___ Trecho selecionado
Decidida a continuar servindo o meu Criador

Biografia

Decidida a continuar servindo o meu Criador

NARRADA POR CONSTANCE BENANTI

Aconteceu tão rápido! Num prazo de seis dias, nossa filha, Camille, de quase dois anos, contraiu uma febre alta e morreu. Meu sofrimento foi insuportável. Eu queria morrer também. Por que Deus permitiu que isso acontecesse? Fiquei confusa.

MEUS pais eram imigrantes de Castellammare del Golfo, uma cidade da Sicília, Itália. Eles foram morar na cidade de Nova York, onde nasci em 8 de dezembro de 1908. Nossa família era formada por meus pais e oito filhos, cinco meninos e três meninas. *

Em 1927, meu pai, Santo Catanzaro, começou a freqüentar as reuniões de um pequeno grupo de Estudantes da Bíblia, como eram então conhecidas as Testemunhas de Jeová. Giovanni De Cecca, um irmão italiano que servia no Betel de Brooklyn, Nova York, realizava as reuniões perto de casa, em Nova Jersey. Com o tempo, meu pai começou a pregar e tornou-se ministro de tempo integral, continuando nesse serviço até sua morte em 1953.

Quando minha mãe era jovem, ela queria ser freira, mas seus pais não permitiram isso. A princípio, ela me aconselhou a não estudar a Bíblia junto com meu pai, mas logo comecei a notar mudanças nele. Gostei muito quando percebi que ele estava mais calmo, mais humilde e tínhamos paz na família.

Nesse tempo, conheci Charles, nascido em Brooklyn e que tinha a mesma idade que eu. Tanto a sua família como a minha eram da Sicília. Logo ficamos noivos e nos casamos assim que meu pai voltou do congresso de 1931 das Testemunhas de Jeová em Columbus, Ohio. Nossa filha, Camille, nasceu dentro de um ano. Quando ela morreu, fiquei inconsolável. Um dia, Charles, em prantos, me disse: “Camille era minha filha também. Por que não podemos continuar as nossas vidas, dando apoio e consolo um ao outro?”.

Aceitamos a verdade da Bíblia

Charles me lembrou que meu pai havia falado sobre a esperança da ressurreição durante seu discurso no funeral de Camille. “Você realmente acredita na ressurreição?”, perguntei.

“Acredito sim!”, ele respondeu. “Por que não procuramos saber mais a respeito da Bíblia?”

Naquela noite não consegui dormir. Às 6 horas da manhã, antes de meu pai sair para o trabalho, fui procurá-lo para dizer que Charles e eu queríamos estudar a Bíblia. Ele ficou muito feliz e me abraçou. Minha mãe, que ainda estava na cama, ouviu nossa conversa e me perguntou o que estava acontecendo. “Nada”, respondi. “Charles e eu simplesmente decidimos estudar a Bíblia.”

“Todos nós precisamos estudar a Bíblia”, ela disse. Assim, a família inteira, incluindo meus irmãos e irmãs, onze ao todo, começou a estudar a Bíblia.
______
### Problema proposto 1
Transcreva da biografia o trecho que começa nas palavras "Aconteceu tão rápido!" e termina depois de "acontecesse? Fiquei confusa.".
### Problema proposto 2
Responda com base na biografia:
(a) Em que data nasceu Constance Benanti?
(b) Quem realizava as reuniões dos Estudantes da Bíblia perto de casa, em Nova Jersey?
(c) Em que cidade ocorreu o congresso de 1931 das Testemunhas de Jeová?
### Problema proposto 3
Continue a biografia, por favor, a partir da última frase apresentada.
___ Dados
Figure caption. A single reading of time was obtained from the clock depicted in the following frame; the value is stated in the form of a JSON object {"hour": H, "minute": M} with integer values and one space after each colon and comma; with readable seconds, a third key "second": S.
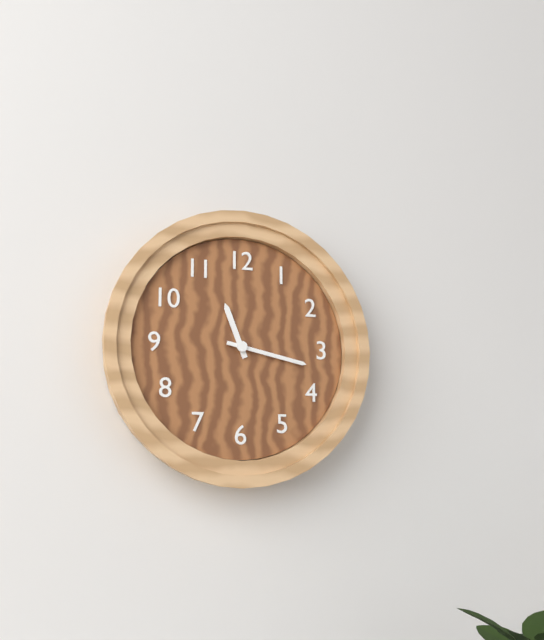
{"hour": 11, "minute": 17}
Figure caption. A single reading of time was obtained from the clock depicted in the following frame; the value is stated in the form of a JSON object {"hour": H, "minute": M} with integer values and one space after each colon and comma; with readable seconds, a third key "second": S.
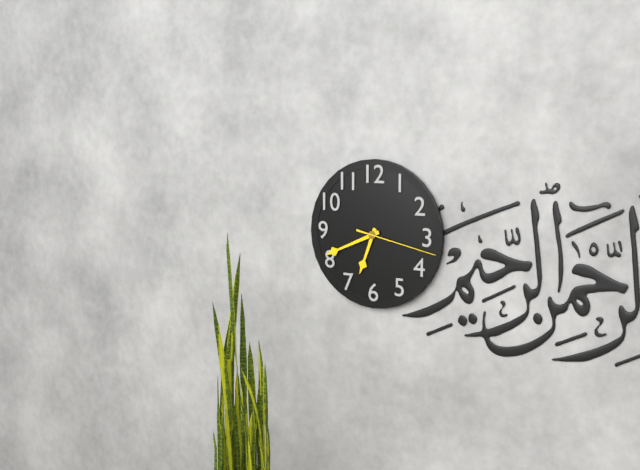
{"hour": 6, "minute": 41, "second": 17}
______
### Resposta 1
Aconteceu tão rápido! Num prazo de seis dias, nossa filha, Camille, de quase dois anos, contraiu uma febre alta e morreu. Meu sofrimento foi insuportável. Eu queria morrer também. Por que Deus permitiu que isso acontecesse? Fiquei confusa.

### Resposta 2
(a) Em 8 de dezembro de 1908.
(b) Giovanni De Cecca.
(c) Em Columbus, Ohio.

### Resposta 3
O estudo bíblico me deu consolo e, aos poucos, minha confusão mental e pesar deram lugar à esperança. Um ano depois, em 1935, Charles e eu começamos a pregar as verdades bíblicas. Em fevereiro de 1937, após ouvir na sede em Brooklyn um discurso que explicava o significado bíblico do batismo em água, nós e outras pessoas fomos batizados num hotel perto dali. Dei esse passo na vida não só porque esperava ver minha filha novamente, mas também porque desejava servir nosso Criador, a quem passei a conhecer e a amar.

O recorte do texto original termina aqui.